[Descrizione dell'esercizio] Conti le righe dei record in cui compare la stringa "between", distinguendo tra maiuscole e minuscole. Riporti soltanto il numero.

[Record tratti da una raccolta di dati]
··········

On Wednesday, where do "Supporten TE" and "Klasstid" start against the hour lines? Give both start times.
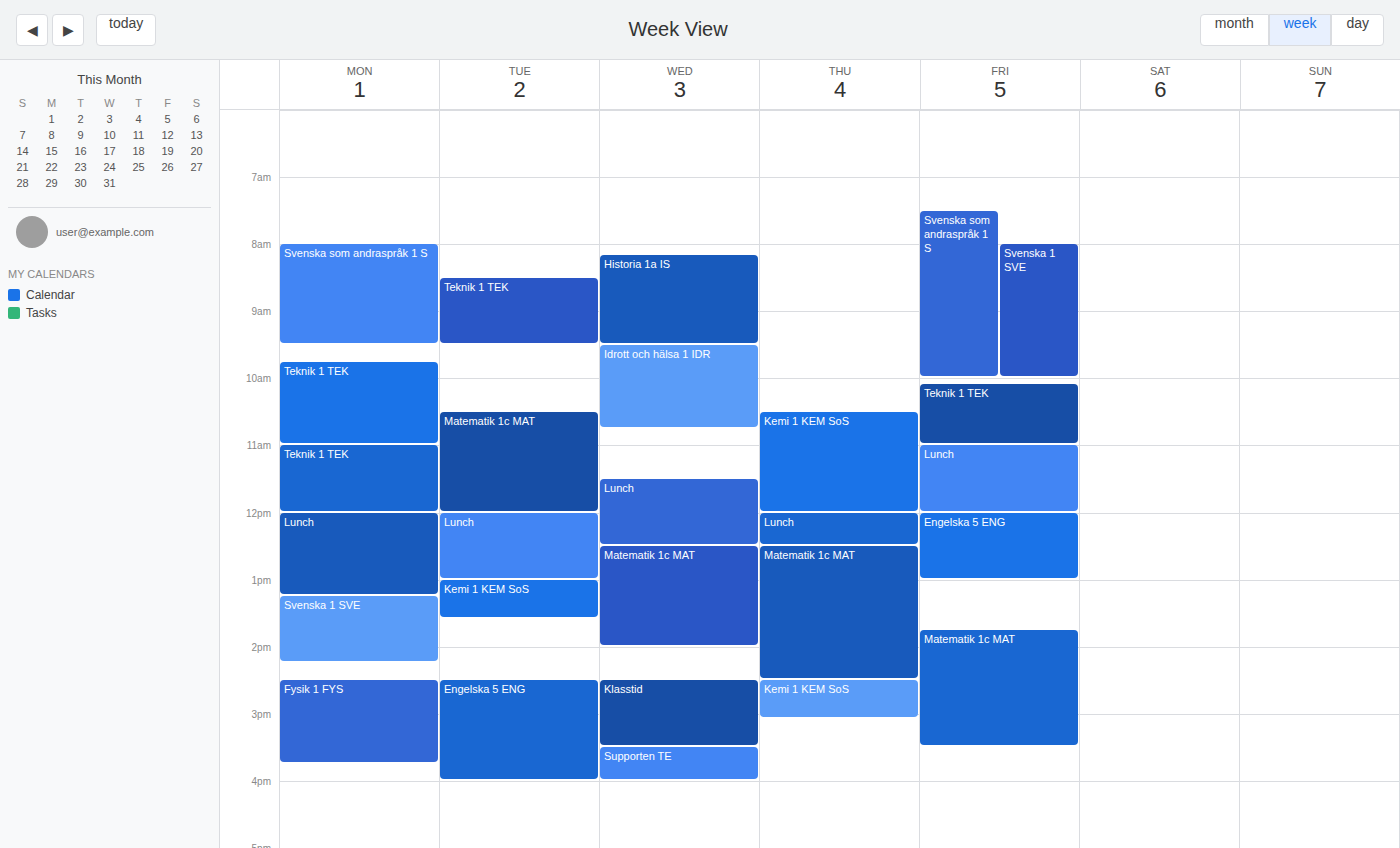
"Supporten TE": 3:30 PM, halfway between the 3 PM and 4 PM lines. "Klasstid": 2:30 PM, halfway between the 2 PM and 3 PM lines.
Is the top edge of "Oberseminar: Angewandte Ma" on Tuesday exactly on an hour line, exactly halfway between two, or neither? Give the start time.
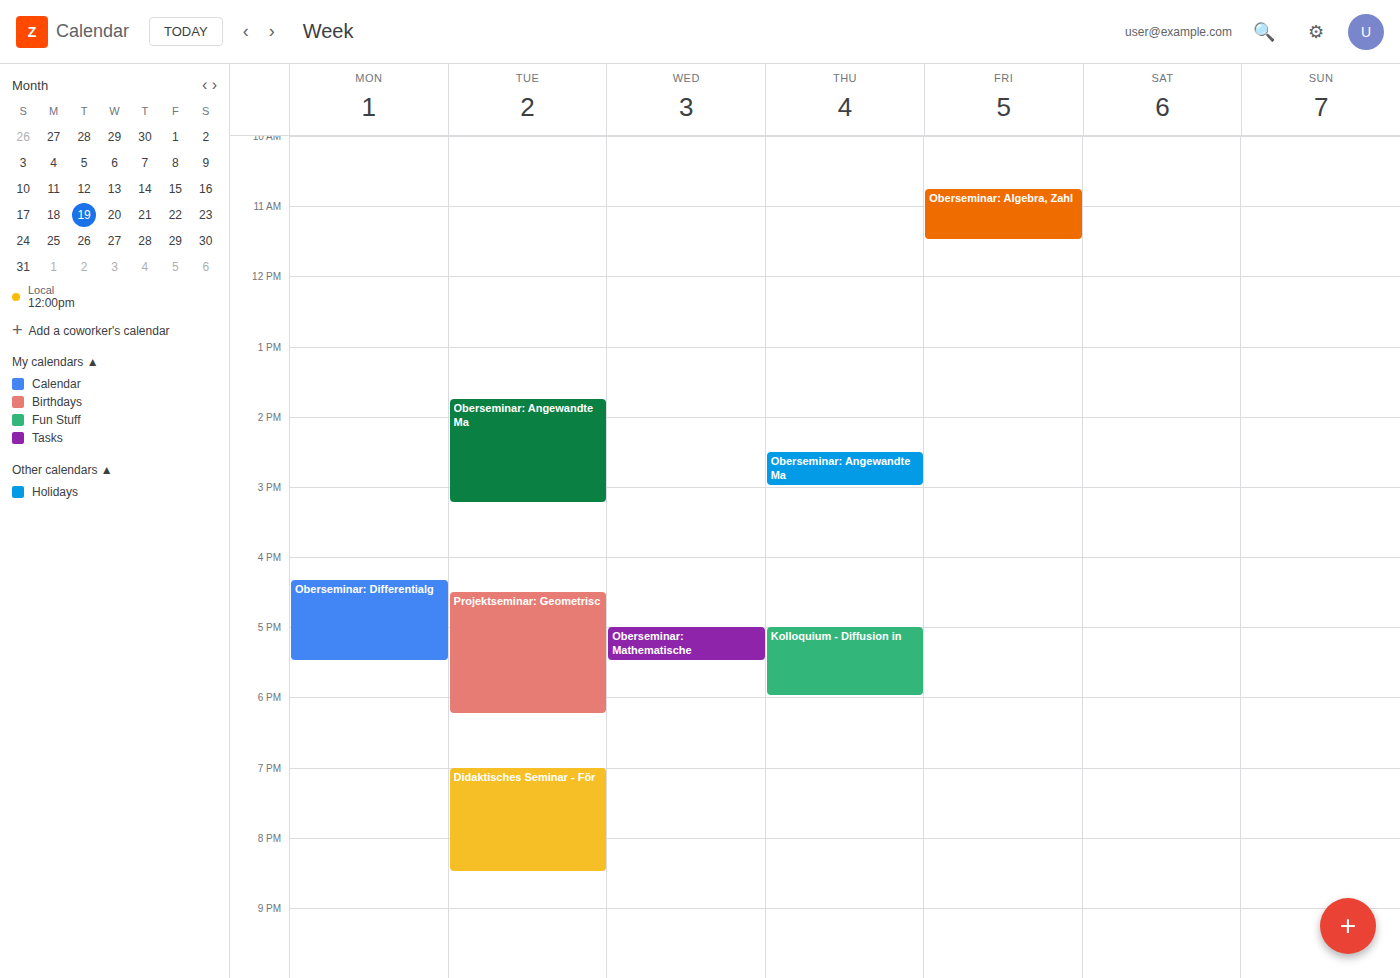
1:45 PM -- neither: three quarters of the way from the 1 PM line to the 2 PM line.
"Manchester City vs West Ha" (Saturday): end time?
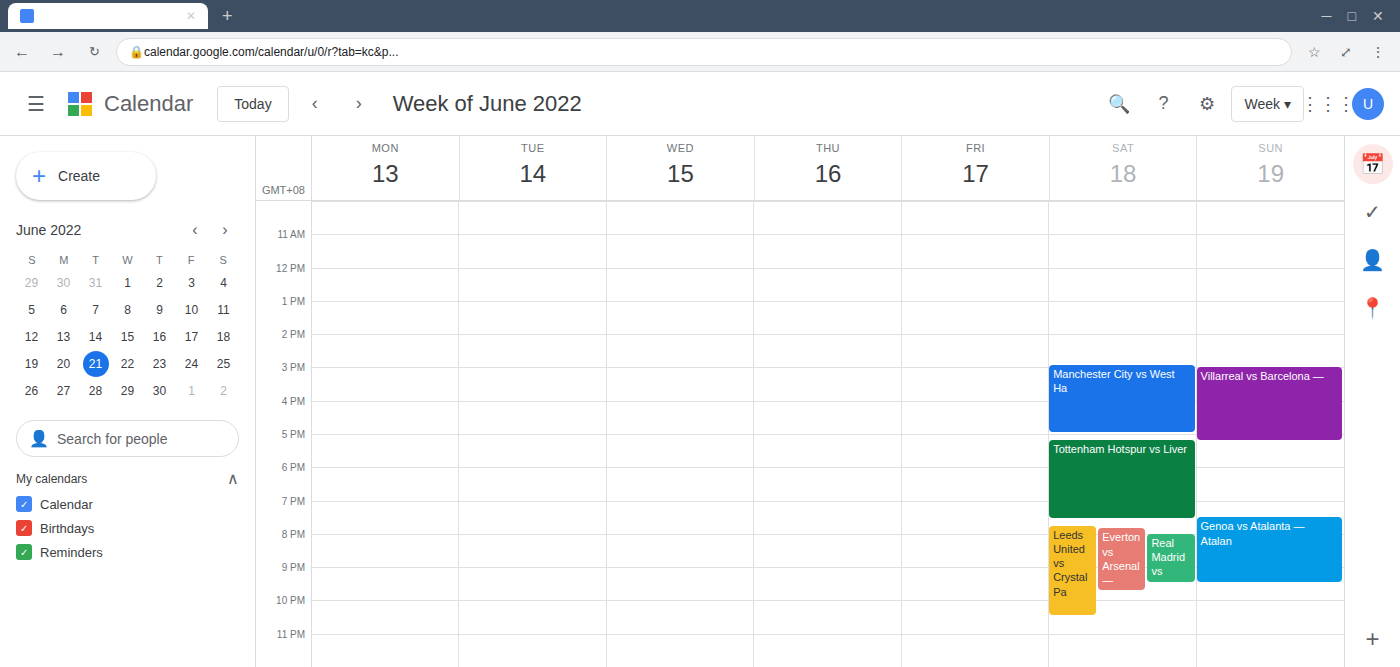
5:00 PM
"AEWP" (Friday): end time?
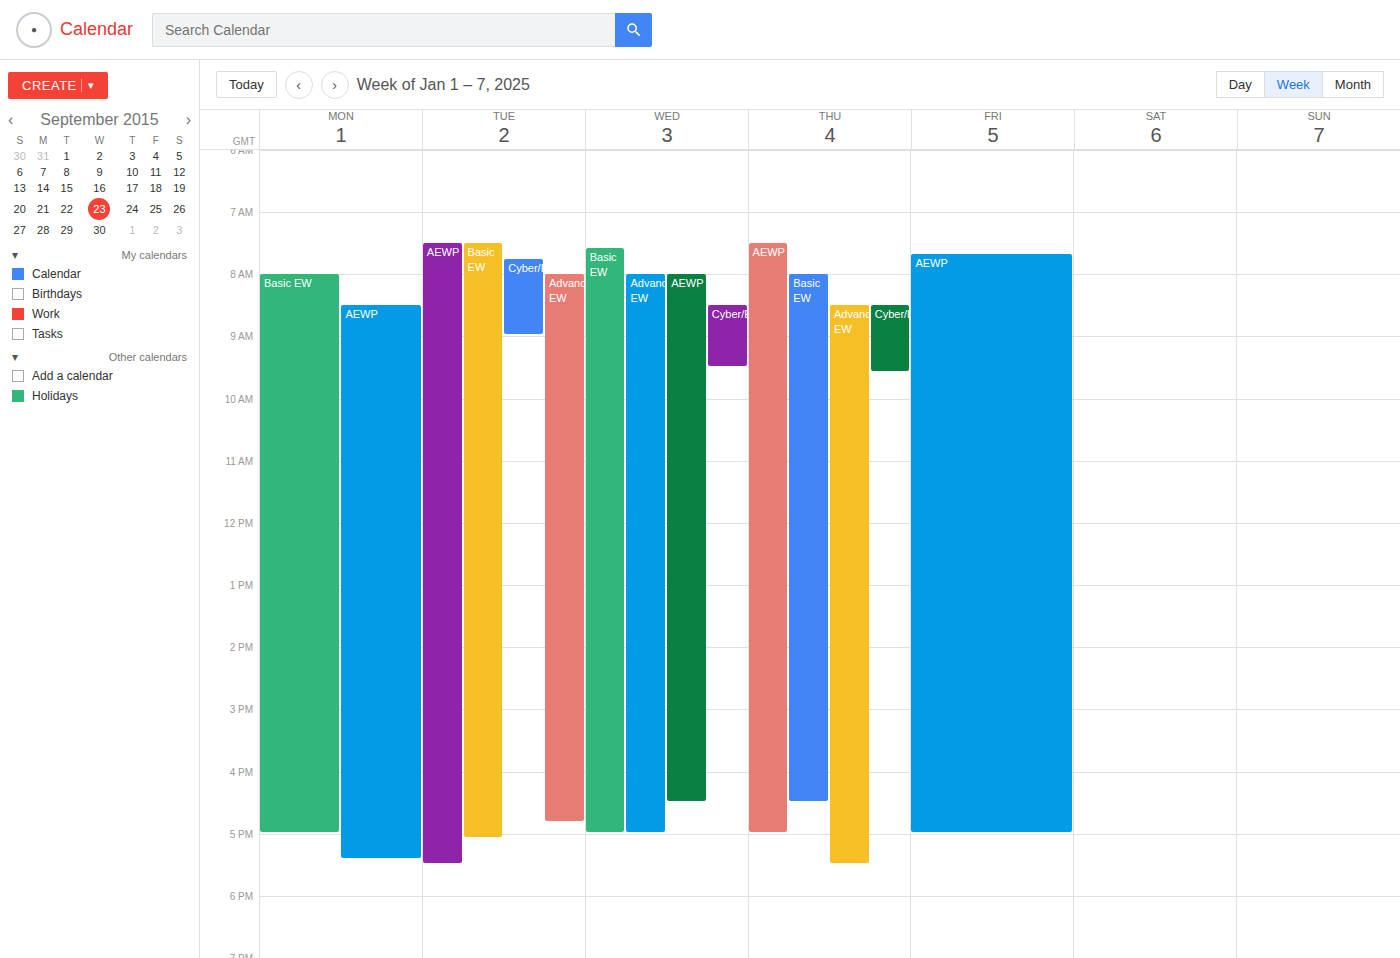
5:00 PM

··········

[Soluzione del problema] 2